#### TEXTE EXTRAIT:
⟨
Tout au long des trois jours du festival, un peu plus d’une
trentaine de tête d’affiche est présente, souvent sous l’effet de
drogues, ce qui expliquent beaucoup de prestations ratées.
Trois
personnes doivent notamment soutenir Janis Joplin pour la faire monter
sur scène et l'approcher du micro. Une prestation tellement mauvaise
que cette dernière refuse par la suite que son apparition, en compagnie
du Kozmic Blues Band, figure au montage final
L’une des images
emblématiques reste celle de Jimi Hendrix et de son interprétation
psychédélique de l’hymne américain, « Star-Splangled banner ».
Le
18 août 1969, à grand coup de vibrato et de saturation, le musicien
évoque les bombes qui tombent sur le Vietnam, devant seulement 30 000
spectateurs. Bien que précédemment joué à Atlanta, sa reprise rentre
définitivement dans l’histoire ce jour là.
La prestation du
jeune Santana est également l’une des plus marquantes du festival.
⟩
#### SECTION DONNÉES:
⟨
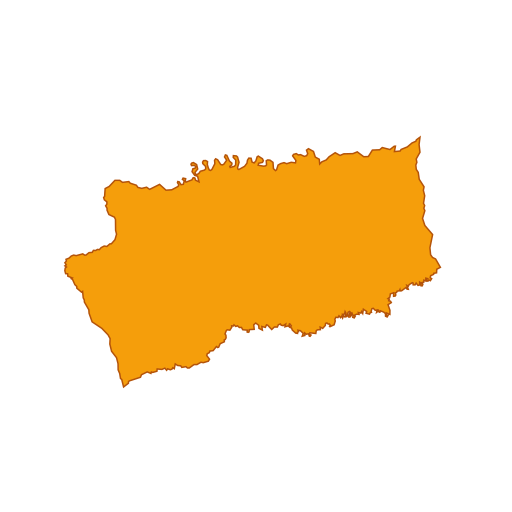 outline of Yopal, Casanare, Colombia, rotated 291°
{"feature_id": "7082276B99207474078135", "entity_name": "Yopal", "entity_type": "district", "adm_level": 2, "iso_a3": "COL", "parent_name": "Colombia", "parent_adm1": "Casanare", "projection": "orthographic", "projection_center": [-72.279, 5.237], "detail": "fine", "context": "isolated", "style": "filled", "palette": "amber", "viewbox_px": 512, "rotation_deg": 291, "n_neighbors": 0, "source": "geoboundaries", "source_scale": "gbopen_adm2", "svg_char_len": 6129}
<svg xmlns="http://www.w3.org/2000/svg" viewBox="0 0 512 512"><g transform="rotate(291 256 256)"><path d="M86.3,179.3L91.5,182.5L92.9,182.0L94.0,182.5L101.4,191.6L104.1,191.6L108.8,196.0L108.7,200.0L110.2,199.9L110.3,201.3L112.9,204.8L115.1,204.2L116.4,208.8L118.6,211.1L117.3,213.5L119.0,213.9L119.1,216.8L120.3,218.1L121.9,218.4L121.5,220.1L126.3,219.3L125.7,222.0L126.5,225.1L125.4,226.6L127.6,230.3L126.9,232.1L127.5,233.8L132.4,237.0L133.5,239.8L137.1,242.7L137.5,245.0L140.7,249.2L143.0,249.6L145.4,245.7L147.3,245.5L149.1,247.1L150.6,246.9L152.3,249.9L157.3,251.5L156.8,253.0L157.5,253.8L161.3,254.0L164.6,257.2L166.3,256.4L167.0,257.2L168.9,257.4L171.3,256.3L172.1,255.0L175.7,255.0L176.8,255.6L177.4,258.2L180.9,258.9L182.1,258.3L182.6,260.0L183.8,260.1L183.0,262.4L184.2,263.7L183.3,266.1L184.1,268.0L182.4,270.1L183.7,274.6L181.9,274.9L181.9,276.0L182.6,276.7L184.9,276.2L186.9,280.6L191.0,278.5L193.3,279.8L192.3,283.3L189.5,284.7L189.1,288.5L192.3,286.7L192.7,290.3L195.5,290.5L195.6,291.7L193.0,297.0L196.3,298.6L197.3,301.4L199.8,301.5L201.3,303.1L200.4,304.3L200.7,306.3L203.1,308.1L200.3,308.4L202.2,311.0L201.8,312.6L204.3,311.4L204.8,311.8L203.5,314.0L201.5,313.5L201.5,315.0L199.9,316.4L198.2,320.7L198.6,322.5L199.6,322.0L200.5,322.8L201.7,321.8L202.2,324.2L200.7,327.8L197.7,327.9L199.3,330.1L201.6,329.1L201.0,331.0L202.2,332.9L200.3,334.5L200.4,335.3L201.9,335.7L202.0,334.1L203.6,333.8L205.1,339.6L207.8,339.0L209.1,339.8L210.3,342.5L212.6,341.4L212.3,344.2L216.0,345.6L218.0,345.1L218.9,346.2L218.3,347.8L218.9,348.9L218.0,350.2L216.8,349.8L216.5,350.4L219.8,353.6L223.7,353.3L225.2,352.3L227.4,352.5L227.9,354.6L229.9,354.9L228.7,357.0L230.7,357.6L229.1,359.1L231.6,359.2L232.6,357.7L233.5,359.5L236.0,359.1L235.0,360.3L232.4,361.1L231.3,360.2L230.9,360.8L231.9,362.3L236.6,362.2L237.8,363.3L237.3,364.2L235.4,363.9L234.3,364.9L233.9,362.9L232.9,363.5L232.2,364.7L233.1,365.9L235.5,366.4L236.0,364.7L237.3,365.9L235.2,367.9L233.4,368.3L233.4,369.9L235.3,370.2L235.7,368.8L237.8,370.9L238.4,373.1L239.9,371.8L240.3,374.4L242.0,374.5L240.6,376.2L244.8,375.3L243.9,379.2L242.0,379.3L242.4,382.8L244.1,383.0L244.8,384.0L245.7,383.3L248.4,383.1L249.2,384.2L248.0,386.8L249.0,388.4L246.6,388.8L248.1,389.7L249.8,389.1L247.7,391.2L248.1,391.9L249.4,391.7L249.4,395.3L248.6,397.5L246.2,398.5L246.1,400.3L248.0,400.6L247.5,398.9L249.6,398.1L249.5,401.9L253.3,400.5L257.9,396.7L261.0,399.0L262.0,397.8L261.8,395.9L263.5,395.9L263.5,394.5L265.6,395.7L268.8,395.0L270.9,397.6L267.7,398.9L268.5,400.3L269.7,400.5L271.5,399.2L272.4,400.3L273.7,400.3L274.9,402.3L276.3,402.4L275.1,403.2L275.7,404.4L280.3,407.3L279.2,408.9L279.5,410.1L282.6,407.4L282.4,409.0L284.1,409.2L287.1,411.5L287.1,412.3L285.4,413.0L286.1,414.9L288.1,415.2L286.6,417.8L287.6,419.2L290.3,418.1L289.7,420.5L288.4,419.9L287.3,420.7L287.7,421.9L289.5,421.9L290.5,420.2L291.7,422.0L293.6,421.4L293.5,423.4L296.2,422.5L296.4,424.2L295.4,423.7L293.9,424.7L294.2,425.6L295.6,425.9L295.4,427.6L297.8,428.1L298.1,426.4L300.2,426.1L302.5,428.4L303.5,428.1L305.0,430.6L308.4,429.5L311.5,432.2L317.6,424.7L317.9,421.3L319.7,418.6L326.0,415.4L339.3,413.2L345.0,402.7L350.8,398.0L358.8,397.4L360.7,395.6L363.5,395.4L365.2,393.5L372.7,391.9L377.3,388.7L380.8,388.1L386.1,380.9L392.2,377.5L394.3,374.6L398.2,372.6L401.1,372.6L404.0,370.8L411.6,371.9L418.5,368.3L425.7,366.5L421.9,364.1L420.4,364.1L417.4,361.1L412.1,358.2L407.5,353.3L405.6,352.9L403.1,347.8L408.5,346.8L408.0,345.7L403.4,342.9L402.5,335.0L399.5,333.4L396.6,326.7L389.1,325.2L387.3,321.0L389.5,313.2L386.3,309.8L382.8,301.3L380.0,298.4L380.8,292.9L374.9,288.7L370.8,287.1L367.5,283.7L364.7,282.5L369.0,280.4L369.6,275.9L374.2,272.2L375.0,266.5L372.9,265.2L370.1,267.6L367.8,267.3L366.3,265.4L366.6,261.3L365.5,259.3L366.0,256.9L364.3,254.6L362.6,254.3L359.5,259.0L357.1,259.5L356.1,255.3L353.2,251.6L353.2,248.7L351.1,245.9L348.8,244.0L343.8,244.3L342.7,243.6L343.8,241.0L349.5,238.3L350.5,234.7L349.9,232.5L348.6,231.4L344.8,233.2L343.6,232.7L342.6,231.0L341.5,225.5L343.5,225.2L345.7,228.5L347.6,228.7L349.1,227.2L350.1,222.3L349.0,221.5L344.7,221.8L342.2,220.9L342.3,218.6L345.5,216.4L344.8,214.2L342.4,213.7L339.4,214.3L335.6,213.2L330.6,209.0L330.7,207.9L331.9,207.1L337.4,206.6L341.8,203.3L342.4,201.9L341.6,198.9L339.9,199.4L338.3,202.7L333.8,204.3L332.0,203.7L329.4,200.2L330.3,199.4L332.3,200.7L334.0,200.3L335.1,197.2L339.5,192.7L339.4,191.2L337.2,191.1L334.9,194.3L330.0,193.0L328.9,191.8L328.8,190.2L332.1,185.7L332.3,183.5L330.5,183.0L327.4,184.5L320.9,183.8L319.5,182.8L319.5,181.6L321.3,179.8L323.9,177.8L326.8,176.9L327.1,174.8L326.2,172.8L324.5,172.5L323.2,173.2L321.5,176.9L319.2,177.8L317.7,177.1L315.2,173.7L312.4,173.0L310.7,171.4L310.9,170.0L312.2,169.1L316.3,170.4L320.1,167.8L320.8,164.1L319.6,162.6L318.4,162.4L317.3,163.4L318.5,166.1L317.8,167.8L316.2,167.7L314.8,165.8L311.8,166.1L309.3,169.9L309.5,172.9L304.8,176.2L305.1,172.3L306.8,171.1L306.9,170.0L306.4,169.2L304.1,168.9L299.9,164.2L300.2,163.3L303.0,162.6L302.6,160.0L301.2,159.8L300.5,162.0L296.9,162.5L295.7,160.4L297.7,157.7L297.5,156.3L296.3,156.4L294.8,158.4L293.0,158.3L287.6,153.6L285.2,148.4L288.3,140.3L280.1,132.8L281.0,129.2L278.2,125.1L277.7,121.1L279.2,119.0L278.9,112.5L279.9,110.6L276.9,105.0L277.8,101.7L276.1,97.2L268.3,94.0L264.9,91.0L257.4,93.3L256.0,92.8L254.1,94.3L253.1,97.4L250.9,98.2L249.0,97.6L247.1,99.9L245.4,100.5L242.0,103.8L241.5,109.9L239.8,111.7L229.7,115.7L226.4,118.0L220.7,118.5L215.6,116.6L214.9,115.2L211.5,113.4L210.9,110.7L208.3,108.4L205.8,107.5L205.3,105.6L203.7,104.4L203.0,102.2L200.7,101.8L199.3,98.9L195.9,96.9L195.4,95.8L195.9,93.5L191.9,88.0L191.5,85.4L189.7,83.5L187.0,82.2L184.8,79.8L183.3,80.8L181.2,80.0L179.8,82.0L178.3,81.1L177.8,83.0L176.3,82.2L173.8,82.8L171.3,84.6L171.9,86.5L169.7,87.6L169.7,92.4L168.6,91.7L168.4,93.1L164.3,97.2L163.4,99.5L161.7,100.3L159.7,106.1L160.8,106.8L155.0,109.7L153.5,111.4L151.5,112.3L145.9,119.2L142.7,120.7L135.8,126.6L133.2,138.0L129.4,146.1L126.6,149.4L121.4,151.1L115.3,155.3L111.1,162.2L106.0,165.8L100.3,168.1L97.4,170.9L93.1,173.4L92.6,174.9L86.3,179.3Z" fill="#f59e0b" stroke="#b45309" stroke-width="1.5"/></g></svg>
⟩
#### TRAVAIL À FAIRE:
a – Répondez à ces questions sur le texte extrait :
(i) Combien de personnes doivent soutenir Janis Joplin pour la faire monter sur scène ?
(ii) Devant combien de spectateurs Jimi Hendrix joue-t-il l'hymne américain ?
(iii) Dans quelle ville ce morceau avait-il déjà été joué auparavant ?
b – Rédigez la suite du texte sur le festival de 1969 à partir de sa dernière phrase.
Les données n'interviennent en rien dans ce travail.

#### RÉPONSES FINALES:
a –
(i) Trois personnes.
(ii) Devant 30 000 spectateurs.
(iii) À Atlanta.

b –
Notamment grâce à la chanson « Soul sacrifice » et au solo mémorable,
de près de huit minutes, du batteur Michael Shrieve ! Alors âgée de 20
ans, ce dernier est le plus jeune musicien du festival et devient, à la
suite de ce concert, l’une des figures emblématiques de l’évènement.
Le
festival de Woodstock est par ailleurs un véritable tremplin pour
certains chanteurs dont Joe Cocker qui se révèle grâce à sa reprise
théâtrale du « With a Little Help from my Friends » des Beatles,
faisant presque oublier la version originale.
C’est également
à la faveur du festival de Woodstock que Crosby, Still, Nash &
Young se révèlent.Une performance, c’est alors le deuxième concert du
groupe, qui va captiver le demi million de spectateurs présent. Coup de
pouce formidable qui permet à la formation de sortir son premier album,
« Déjà vu » l’année d’après.
Sont constatés quelques absents,
dont les Beatles qui ne tournent alors plus à cette époque. Les Rolling
Stones sont quant à eux écartés du festival ! Le groupe de Mick Jager
est jugé trop violent pour les organisateurs, ne correspondant pas à
l’esprit pacifiste du rassemblement.
Par ailleurs, les Doors déclinèrent l'invitation, Jim Morrison étant convaincu qu'il serait agressé et tué sur scène.
Enfin,
Bob Dylan refuse de participer à l’évènement, notamment due à sa
réticent face au mouvement hippie. Il joue au festival de Wight
quelques jours plus tard, provoquant l’agacement des organisateurs de
Woodstock.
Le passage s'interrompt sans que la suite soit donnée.